* [TO DO]:
Can you pick up the column about the writers' strike below from its last sentence and keep writing it?

* [PASSAGE PROVIDED]:
↓↓↓
David Eide – Opinion Columnist
If you like to follow Film and Television news as I sometimes do, you’ve probably heard about the writer’s strike that is still ongoing as of the writing of this column. This strike is incredibly important, and it has affected the productions of some of the most popular TV shows currently airing such as the fifth and final season of Stranger Things as well as Saturday Night Live. Beyond just affecting how consumers will experience their favorite TV shows, the strike also speaks to important issues such as the rights of workers and how AI is already disrupting industries. As someone who is very interested in film and TV production, I think discussing the causes of the strike and my perspective on it might be helpful to those who perhaps aren’t as tuned in to the issues surrounding the writer’s strike.
The strike is being organized by the Writers Guild of America (WGA), the single largest union for writers in the US, and began on May 2 when negotiations between the WGA and the body representing film and television production companies broke down. As a result of the strike, WGA members are refusing to work on any scripts, meaning that many ongoing productions have had to pause or adopt some kind of countermeasure. This situation is not unprecedented, as the last major WGA strike occurred in November of 2007 and lasted until February of 2008, so if this current strike is anything like that one, we might be in this for the long haul. During the 2007-2008 strike, many television shows had to cut their seasons short while the networks greenlit a number of unscripted series which mostly consisted of godawful reality TV shows that we’re still stuck with to this day. It remains to be seen if this current strike will have the same effect, but I sure hope it doesn’t, as I don’t think I can deal with reality TV becoming even more prominent.
↑↑↑
* [INFORMATION SHOWN]:
↓↓↓
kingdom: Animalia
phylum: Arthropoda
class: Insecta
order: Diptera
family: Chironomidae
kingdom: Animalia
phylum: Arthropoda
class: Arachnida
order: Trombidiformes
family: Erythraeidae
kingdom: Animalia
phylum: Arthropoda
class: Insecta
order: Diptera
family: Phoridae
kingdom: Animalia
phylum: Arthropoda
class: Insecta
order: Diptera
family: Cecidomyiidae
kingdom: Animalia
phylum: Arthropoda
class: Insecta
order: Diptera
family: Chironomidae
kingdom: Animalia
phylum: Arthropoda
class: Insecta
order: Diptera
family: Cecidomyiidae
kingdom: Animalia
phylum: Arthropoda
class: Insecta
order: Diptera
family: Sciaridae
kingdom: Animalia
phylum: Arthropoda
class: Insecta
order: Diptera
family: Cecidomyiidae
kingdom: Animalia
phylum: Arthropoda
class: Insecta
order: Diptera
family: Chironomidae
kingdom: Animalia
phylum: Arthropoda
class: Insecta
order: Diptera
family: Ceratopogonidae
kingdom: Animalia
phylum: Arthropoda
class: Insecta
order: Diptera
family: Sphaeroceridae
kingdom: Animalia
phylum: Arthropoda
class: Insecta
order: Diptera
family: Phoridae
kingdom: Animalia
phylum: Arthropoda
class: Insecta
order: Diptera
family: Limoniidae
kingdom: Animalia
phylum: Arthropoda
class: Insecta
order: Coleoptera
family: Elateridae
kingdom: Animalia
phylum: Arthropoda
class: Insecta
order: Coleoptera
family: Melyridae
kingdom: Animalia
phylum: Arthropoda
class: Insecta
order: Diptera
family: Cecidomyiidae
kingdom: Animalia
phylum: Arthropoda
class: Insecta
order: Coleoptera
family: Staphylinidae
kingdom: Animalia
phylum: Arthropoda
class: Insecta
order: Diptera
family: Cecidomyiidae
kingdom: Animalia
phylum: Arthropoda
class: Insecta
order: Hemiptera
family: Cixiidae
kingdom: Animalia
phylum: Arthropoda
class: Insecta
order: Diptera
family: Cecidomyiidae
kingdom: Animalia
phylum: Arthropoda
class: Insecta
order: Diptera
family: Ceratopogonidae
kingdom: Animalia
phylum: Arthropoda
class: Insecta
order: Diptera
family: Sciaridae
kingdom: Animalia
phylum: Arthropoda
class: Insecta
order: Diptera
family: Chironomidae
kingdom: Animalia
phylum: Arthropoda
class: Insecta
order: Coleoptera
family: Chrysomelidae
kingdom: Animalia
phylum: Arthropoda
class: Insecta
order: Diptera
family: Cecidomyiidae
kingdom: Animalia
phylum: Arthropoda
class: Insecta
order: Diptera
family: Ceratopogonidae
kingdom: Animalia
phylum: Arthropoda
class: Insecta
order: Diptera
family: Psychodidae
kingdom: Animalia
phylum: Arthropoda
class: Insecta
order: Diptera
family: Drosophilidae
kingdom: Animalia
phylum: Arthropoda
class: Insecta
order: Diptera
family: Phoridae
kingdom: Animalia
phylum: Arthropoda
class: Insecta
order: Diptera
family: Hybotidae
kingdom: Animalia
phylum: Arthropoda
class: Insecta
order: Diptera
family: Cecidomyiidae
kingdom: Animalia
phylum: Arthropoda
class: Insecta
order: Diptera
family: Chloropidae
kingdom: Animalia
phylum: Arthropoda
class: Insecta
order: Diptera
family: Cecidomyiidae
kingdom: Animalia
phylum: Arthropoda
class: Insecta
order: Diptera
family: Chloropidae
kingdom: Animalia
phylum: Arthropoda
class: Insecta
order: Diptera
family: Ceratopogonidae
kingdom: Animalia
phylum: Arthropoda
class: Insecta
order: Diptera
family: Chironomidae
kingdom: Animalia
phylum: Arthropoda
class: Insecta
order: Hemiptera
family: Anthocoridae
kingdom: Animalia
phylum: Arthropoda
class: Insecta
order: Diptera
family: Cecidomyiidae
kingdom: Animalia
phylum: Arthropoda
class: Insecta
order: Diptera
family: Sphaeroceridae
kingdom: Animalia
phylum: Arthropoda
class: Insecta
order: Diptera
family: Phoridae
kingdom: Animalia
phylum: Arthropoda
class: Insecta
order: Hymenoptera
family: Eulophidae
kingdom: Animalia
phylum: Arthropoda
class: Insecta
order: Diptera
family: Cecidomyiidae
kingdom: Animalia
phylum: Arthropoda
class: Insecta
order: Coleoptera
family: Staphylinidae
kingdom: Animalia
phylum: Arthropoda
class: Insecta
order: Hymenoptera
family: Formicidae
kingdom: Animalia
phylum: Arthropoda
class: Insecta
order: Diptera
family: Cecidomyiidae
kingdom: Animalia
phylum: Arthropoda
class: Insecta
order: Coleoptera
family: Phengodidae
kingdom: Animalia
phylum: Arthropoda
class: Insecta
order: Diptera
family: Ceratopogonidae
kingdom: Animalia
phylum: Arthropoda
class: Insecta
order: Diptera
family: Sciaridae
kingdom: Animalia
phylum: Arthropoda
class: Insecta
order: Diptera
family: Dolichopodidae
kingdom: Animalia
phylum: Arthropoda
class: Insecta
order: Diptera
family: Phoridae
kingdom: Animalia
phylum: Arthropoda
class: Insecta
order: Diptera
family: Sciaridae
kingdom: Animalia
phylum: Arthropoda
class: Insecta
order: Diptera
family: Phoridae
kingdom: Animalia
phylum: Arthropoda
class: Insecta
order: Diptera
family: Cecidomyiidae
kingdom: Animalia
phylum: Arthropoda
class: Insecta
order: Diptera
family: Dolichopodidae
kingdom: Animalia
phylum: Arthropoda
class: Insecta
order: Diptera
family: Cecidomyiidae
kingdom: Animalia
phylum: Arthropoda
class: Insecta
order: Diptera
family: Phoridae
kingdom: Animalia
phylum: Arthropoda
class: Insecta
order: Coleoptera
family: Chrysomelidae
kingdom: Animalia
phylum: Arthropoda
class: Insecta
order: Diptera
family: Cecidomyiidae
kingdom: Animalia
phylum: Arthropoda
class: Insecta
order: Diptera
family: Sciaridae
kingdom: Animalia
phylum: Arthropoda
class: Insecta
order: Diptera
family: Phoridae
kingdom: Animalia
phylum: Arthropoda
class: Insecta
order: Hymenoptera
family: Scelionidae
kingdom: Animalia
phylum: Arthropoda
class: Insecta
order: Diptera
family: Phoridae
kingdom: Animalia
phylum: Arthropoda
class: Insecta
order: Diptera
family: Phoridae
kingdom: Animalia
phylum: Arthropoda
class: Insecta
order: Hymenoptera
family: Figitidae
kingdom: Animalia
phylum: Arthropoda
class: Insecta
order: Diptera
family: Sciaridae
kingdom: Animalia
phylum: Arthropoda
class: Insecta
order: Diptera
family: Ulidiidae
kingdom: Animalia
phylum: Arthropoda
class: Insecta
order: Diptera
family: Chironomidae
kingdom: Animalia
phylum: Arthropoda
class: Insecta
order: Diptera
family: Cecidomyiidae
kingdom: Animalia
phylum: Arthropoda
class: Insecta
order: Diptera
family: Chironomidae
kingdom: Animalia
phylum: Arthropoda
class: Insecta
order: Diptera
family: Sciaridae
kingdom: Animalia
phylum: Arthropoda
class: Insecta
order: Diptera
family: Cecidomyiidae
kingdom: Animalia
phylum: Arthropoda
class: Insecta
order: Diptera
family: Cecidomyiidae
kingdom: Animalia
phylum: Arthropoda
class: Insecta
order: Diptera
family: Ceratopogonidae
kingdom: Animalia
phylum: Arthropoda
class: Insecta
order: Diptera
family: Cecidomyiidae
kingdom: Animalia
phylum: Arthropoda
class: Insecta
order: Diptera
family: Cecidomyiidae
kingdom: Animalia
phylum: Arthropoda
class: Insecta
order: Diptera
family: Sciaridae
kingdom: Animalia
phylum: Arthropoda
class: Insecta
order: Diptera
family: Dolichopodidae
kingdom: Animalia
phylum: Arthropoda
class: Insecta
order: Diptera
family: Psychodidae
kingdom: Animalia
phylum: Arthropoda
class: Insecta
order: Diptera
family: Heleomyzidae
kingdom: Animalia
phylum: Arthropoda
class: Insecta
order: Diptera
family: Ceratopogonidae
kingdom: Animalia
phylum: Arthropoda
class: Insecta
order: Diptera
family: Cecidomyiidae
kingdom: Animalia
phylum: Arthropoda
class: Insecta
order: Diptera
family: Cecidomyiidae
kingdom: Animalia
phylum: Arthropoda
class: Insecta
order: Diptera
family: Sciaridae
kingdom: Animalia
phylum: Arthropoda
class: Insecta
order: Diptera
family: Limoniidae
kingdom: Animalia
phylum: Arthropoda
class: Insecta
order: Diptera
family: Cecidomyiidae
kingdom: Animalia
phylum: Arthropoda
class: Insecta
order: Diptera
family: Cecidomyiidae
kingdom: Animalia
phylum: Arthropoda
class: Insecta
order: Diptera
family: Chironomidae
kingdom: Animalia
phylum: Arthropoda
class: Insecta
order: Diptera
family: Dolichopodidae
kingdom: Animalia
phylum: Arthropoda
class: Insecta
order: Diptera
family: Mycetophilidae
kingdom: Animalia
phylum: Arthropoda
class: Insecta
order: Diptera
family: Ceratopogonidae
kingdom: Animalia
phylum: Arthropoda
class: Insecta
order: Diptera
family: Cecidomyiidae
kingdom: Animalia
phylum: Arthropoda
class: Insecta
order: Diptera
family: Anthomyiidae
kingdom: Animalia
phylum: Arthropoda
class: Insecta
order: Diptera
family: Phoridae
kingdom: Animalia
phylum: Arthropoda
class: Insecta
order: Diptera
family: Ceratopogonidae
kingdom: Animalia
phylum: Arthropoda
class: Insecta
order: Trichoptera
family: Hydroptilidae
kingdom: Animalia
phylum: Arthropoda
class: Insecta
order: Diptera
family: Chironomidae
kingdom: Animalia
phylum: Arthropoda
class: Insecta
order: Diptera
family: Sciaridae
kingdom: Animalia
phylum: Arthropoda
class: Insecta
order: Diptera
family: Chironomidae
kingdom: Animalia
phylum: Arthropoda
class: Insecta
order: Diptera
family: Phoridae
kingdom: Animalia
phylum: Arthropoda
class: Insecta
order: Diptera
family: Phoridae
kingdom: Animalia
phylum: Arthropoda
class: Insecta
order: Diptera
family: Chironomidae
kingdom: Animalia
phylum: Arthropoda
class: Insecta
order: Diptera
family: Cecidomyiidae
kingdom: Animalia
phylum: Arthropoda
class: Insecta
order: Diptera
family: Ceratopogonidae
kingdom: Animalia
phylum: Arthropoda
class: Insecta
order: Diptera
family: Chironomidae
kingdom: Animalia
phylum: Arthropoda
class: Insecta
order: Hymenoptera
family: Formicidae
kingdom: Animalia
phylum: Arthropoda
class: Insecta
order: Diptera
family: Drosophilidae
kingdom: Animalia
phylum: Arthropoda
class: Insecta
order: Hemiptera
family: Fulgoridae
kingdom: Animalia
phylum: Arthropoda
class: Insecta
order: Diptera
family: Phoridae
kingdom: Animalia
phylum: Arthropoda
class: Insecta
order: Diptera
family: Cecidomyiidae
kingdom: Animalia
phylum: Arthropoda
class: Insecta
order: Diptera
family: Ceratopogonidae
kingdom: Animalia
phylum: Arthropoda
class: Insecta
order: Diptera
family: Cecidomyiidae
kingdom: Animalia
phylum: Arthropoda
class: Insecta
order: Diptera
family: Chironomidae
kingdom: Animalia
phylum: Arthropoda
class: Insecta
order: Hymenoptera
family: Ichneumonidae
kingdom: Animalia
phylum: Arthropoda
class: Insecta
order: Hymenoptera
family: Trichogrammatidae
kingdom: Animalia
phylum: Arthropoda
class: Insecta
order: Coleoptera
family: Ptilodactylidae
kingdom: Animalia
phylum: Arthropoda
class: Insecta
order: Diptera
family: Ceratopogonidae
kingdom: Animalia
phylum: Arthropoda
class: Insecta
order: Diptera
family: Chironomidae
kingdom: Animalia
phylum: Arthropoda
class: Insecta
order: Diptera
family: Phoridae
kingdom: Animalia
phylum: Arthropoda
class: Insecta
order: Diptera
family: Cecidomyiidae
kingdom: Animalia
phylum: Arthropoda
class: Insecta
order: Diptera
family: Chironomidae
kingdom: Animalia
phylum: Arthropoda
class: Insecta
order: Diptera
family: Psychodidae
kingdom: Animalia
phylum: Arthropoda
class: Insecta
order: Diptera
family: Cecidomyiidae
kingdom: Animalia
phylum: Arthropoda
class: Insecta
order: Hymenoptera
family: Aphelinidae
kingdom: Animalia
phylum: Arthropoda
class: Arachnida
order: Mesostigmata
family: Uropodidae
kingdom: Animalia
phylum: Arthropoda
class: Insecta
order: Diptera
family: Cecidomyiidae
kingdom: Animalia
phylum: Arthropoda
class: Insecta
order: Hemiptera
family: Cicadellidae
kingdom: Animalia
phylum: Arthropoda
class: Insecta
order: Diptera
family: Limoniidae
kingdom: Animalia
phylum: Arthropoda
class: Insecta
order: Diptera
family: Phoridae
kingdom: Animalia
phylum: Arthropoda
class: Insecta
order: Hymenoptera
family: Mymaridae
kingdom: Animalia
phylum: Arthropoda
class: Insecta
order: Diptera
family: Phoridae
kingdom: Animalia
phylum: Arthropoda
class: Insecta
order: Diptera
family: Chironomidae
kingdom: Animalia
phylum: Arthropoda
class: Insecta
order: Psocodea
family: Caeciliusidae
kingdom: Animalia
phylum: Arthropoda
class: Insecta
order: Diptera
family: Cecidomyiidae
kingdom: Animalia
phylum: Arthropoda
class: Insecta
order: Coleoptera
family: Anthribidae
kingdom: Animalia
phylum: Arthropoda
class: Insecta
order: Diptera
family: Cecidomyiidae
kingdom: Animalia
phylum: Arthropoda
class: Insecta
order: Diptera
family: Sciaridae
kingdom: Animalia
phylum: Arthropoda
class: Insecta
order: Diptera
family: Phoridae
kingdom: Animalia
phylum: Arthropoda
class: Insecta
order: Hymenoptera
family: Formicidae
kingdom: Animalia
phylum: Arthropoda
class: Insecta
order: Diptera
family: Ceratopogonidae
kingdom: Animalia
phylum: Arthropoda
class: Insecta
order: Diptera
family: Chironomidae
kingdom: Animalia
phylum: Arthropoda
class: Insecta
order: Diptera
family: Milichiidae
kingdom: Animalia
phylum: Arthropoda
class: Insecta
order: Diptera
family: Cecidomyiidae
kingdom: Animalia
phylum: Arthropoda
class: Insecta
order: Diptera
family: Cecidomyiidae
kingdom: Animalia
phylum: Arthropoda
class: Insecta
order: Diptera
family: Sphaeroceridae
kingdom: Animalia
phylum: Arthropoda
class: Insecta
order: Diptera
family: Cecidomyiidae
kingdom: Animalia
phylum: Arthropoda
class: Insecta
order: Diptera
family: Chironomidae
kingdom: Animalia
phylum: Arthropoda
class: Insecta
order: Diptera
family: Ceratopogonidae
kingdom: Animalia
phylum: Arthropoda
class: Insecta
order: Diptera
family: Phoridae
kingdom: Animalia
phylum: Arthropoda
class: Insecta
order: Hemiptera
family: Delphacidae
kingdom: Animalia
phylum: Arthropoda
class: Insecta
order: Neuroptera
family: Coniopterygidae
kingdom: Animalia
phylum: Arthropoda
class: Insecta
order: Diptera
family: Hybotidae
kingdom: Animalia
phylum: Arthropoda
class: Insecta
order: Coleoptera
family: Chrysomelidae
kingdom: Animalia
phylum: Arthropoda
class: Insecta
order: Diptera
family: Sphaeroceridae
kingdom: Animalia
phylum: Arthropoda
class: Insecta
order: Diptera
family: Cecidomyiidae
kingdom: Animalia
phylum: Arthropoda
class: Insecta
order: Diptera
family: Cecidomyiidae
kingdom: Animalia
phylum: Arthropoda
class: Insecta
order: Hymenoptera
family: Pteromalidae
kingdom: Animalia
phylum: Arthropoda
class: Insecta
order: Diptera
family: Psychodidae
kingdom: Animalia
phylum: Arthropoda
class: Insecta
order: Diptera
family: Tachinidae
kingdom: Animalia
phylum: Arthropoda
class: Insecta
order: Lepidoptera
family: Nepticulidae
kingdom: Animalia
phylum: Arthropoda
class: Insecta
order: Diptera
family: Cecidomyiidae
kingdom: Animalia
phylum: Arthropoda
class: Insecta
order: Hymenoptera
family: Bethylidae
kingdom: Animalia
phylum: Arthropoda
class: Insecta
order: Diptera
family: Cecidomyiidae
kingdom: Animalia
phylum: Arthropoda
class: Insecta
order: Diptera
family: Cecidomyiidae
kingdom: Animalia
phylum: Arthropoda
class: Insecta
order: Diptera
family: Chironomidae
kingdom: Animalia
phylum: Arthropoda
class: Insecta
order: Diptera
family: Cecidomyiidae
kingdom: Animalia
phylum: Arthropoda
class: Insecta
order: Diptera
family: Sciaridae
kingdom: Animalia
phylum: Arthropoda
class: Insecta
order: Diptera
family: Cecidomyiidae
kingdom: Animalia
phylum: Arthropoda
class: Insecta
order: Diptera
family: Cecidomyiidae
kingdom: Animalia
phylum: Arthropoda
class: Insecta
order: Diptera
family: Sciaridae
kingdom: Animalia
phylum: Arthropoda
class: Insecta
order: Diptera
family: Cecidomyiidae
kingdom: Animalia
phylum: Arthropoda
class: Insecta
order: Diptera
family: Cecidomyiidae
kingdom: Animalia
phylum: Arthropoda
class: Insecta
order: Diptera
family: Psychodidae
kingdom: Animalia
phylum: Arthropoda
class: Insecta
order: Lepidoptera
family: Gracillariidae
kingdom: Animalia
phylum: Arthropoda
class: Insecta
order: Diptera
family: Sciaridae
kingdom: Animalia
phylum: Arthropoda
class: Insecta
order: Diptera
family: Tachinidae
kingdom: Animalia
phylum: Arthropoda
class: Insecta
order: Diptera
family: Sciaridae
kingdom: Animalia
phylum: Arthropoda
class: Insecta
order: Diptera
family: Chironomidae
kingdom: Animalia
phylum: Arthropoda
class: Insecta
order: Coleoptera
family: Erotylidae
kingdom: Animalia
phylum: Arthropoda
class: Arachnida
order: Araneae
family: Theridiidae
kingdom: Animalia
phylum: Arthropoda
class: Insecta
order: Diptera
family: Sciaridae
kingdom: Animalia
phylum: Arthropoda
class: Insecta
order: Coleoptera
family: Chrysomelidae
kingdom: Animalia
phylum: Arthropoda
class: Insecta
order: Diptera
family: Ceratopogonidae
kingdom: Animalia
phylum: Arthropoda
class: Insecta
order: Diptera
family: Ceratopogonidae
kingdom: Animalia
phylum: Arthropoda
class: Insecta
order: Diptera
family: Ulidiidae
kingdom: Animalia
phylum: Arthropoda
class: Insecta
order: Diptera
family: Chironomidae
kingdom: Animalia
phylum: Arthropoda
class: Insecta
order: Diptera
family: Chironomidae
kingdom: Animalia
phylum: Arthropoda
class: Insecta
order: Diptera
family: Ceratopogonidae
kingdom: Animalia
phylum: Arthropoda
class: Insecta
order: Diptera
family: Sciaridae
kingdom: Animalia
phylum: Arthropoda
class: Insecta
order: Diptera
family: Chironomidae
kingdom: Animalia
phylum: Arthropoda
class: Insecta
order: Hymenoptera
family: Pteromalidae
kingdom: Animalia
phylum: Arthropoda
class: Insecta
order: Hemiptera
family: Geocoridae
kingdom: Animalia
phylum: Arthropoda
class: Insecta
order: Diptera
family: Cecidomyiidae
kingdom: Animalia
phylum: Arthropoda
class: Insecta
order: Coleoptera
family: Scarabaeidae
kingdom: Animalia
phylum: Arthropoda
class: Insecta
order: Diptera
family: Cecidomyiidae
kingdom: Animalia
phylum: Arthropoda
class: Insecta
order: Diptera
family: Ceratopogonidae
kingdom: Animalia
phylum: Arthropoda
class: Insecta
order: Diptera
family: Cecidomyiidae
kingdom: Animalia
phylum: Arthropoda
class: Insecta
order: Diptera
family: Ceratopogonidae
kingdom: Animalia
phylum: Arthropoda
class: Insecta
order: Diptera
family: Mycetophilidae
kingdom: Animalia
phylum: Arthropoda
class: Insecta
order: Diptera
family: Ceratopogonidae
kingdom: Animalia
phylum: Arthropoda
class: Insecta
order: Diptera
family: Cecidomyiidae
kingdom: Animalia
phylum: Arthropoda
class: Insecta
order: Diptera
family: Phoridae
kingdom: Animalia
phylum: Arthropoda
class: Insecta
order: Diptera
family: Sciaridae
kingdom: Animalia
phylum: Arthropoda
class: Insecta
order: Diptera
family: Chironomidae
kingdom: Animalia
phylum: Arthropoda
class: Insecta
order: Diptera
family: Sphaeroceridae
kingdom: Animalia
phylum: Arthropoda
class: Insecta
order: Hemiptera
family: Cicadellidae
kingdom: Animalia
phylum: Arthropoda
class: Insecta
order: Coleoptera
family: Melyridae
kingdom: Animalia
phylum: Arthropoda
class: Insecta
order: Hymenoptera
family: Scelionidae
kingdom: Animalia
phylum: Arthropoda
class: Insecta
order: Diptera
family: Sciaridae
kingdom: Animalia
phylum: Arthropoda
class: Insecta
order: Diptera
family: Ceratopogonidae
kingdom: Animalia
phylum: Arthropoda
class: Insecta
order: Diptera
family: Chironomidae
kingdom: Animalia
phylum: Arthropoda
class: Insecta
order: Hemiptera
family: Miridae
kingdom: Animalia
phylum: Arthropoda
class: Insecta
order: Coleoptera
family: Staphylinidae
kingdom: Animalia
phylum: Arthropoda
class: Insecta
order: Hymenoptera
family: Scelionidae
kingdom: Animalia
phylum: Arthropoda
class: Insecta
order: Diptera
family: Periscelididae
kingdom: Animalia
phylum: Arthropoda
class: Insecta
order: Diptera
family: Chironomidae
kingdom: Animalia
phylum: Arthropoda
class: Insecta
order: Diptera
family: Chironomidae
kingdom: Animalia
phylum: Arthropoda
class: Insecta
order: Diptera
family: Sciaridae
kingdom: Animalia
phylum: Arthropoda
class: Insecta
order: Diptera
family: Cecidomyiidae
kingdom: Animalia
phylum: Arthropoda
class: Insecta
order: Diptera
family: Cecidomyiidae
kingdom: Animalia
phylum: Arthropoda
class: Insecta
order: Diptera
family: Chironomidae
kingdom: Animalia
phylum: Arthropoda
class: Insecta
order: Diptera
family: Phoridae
↑↑↑
* [RESULT]:
On social media, I’ve seen several people express their frustration with the decision of the WGA to go on strike as they rely on TV shows for some level of psychological coping. I don’t have much sympathy for this point of view, personally speaking. While I understand that TV is a very important thing to many people, the fact remains that the strike is fundamentally about workers trying to improve their livelihoods through collective action, which is a time-honored method for the labor movement. I think part of the issue is that many people don’t really see being a writer as a job based on labor due to the generalized perception our society has of writers as independent artists. Others simply believe that writers aren’t anything special and that they could do the job just as well. Both of these viewpoints are deeply flawed and inaccurate. At this point, writing for television is the same as being a part of a massive well-oiled machine of which creativity is only one variable that must be considered. Furthermore, it is not easy to be a writer for Television as while I have seen some pretty bad TV writing over the years, I’ve also seen the stuff non-writers put out, and trust me, it gets pretty rough. When it comes to labor disputes and strikes, I tend to support organized labor and unions over management and the current writer’s strike is no exception.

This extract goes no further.